Review - Der erste Tag

Amsterdam | Von den drei Cs (Corona, China und Ciara aka Sabine) war eindeutig die Auswirkungen des Wintersturms auf die Anreise das dominierende Thema auf dem ISE-Showfloor. Insbesondere am Vormittag war es im Vergleich zum Vorjahr ruhiger. Nachmittags füllten sich die Hallen und die Stimmung war weitgehend gut.
Volle ISE-Stände auch bei chinesischen LED-Anbietern (Foto: invidis)
Volle ISE-Stände auch bei chinesischen LED-Anbietern (Foto: invidis)

Auch wenn die ISE 2020 keine Rekord-Wiesn Rekord-ISE wird, die Gänge und Messestände waren gut gefüllt.
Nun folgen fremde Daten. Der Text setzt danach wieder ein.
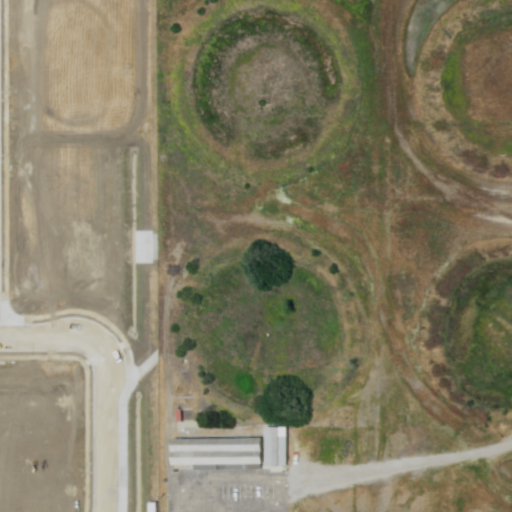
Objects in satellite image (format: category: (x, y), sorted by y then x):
road: (449, 199)
road: (389, 234)
building: (183, 417)
building: (282, 448)
building: (231, 451)
building: (221, 452)
road: (399, 469)
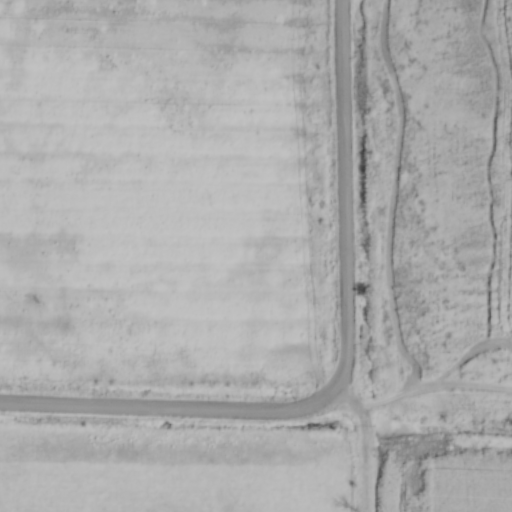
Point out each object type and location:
road: (341, 194)
road: (171, 407)
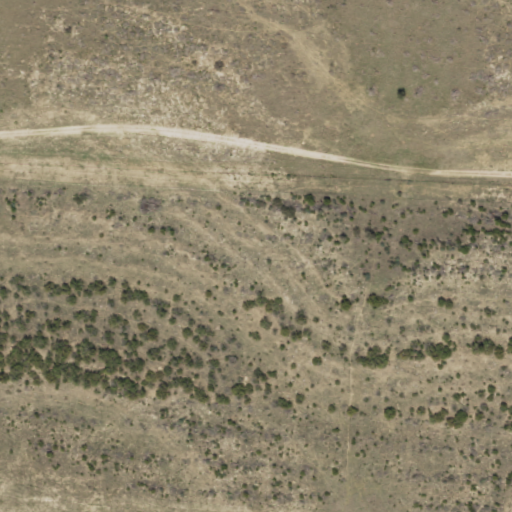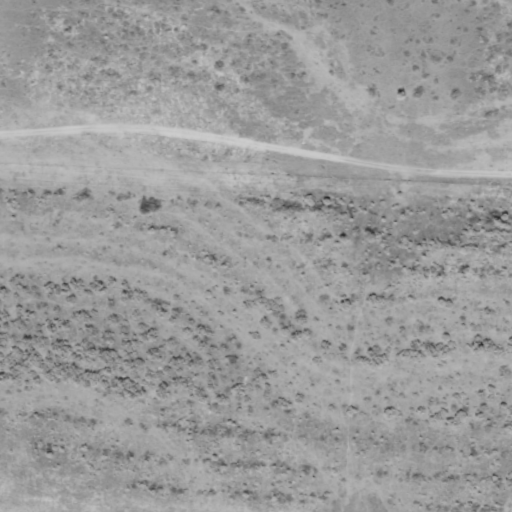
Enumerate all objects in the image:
road: (256, 180)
Die Stimmung unter den Anwesenden war besser denn je – anscheinend verbindet die unruhige Vorphase der ISE. Auch die vielen Abenteuer der Anreise und die ungewohnten Begrüßungsrituale (No-Handshake Policy) verbinden mehr als das sie trennen.

Leere Standflächen waren kaum zu erkennen, mit der Ausnahme von LG. Der wohl prominentesten Freifläche der ProAV und Digital Signage Geschichte.

Ein Vorteil der diesjährigen ISE – Aufgrund einiger Absagen sind noch Gesprächstermine verfügbar. Effizienter war ein ISE Besuch schon lange nicht mehr.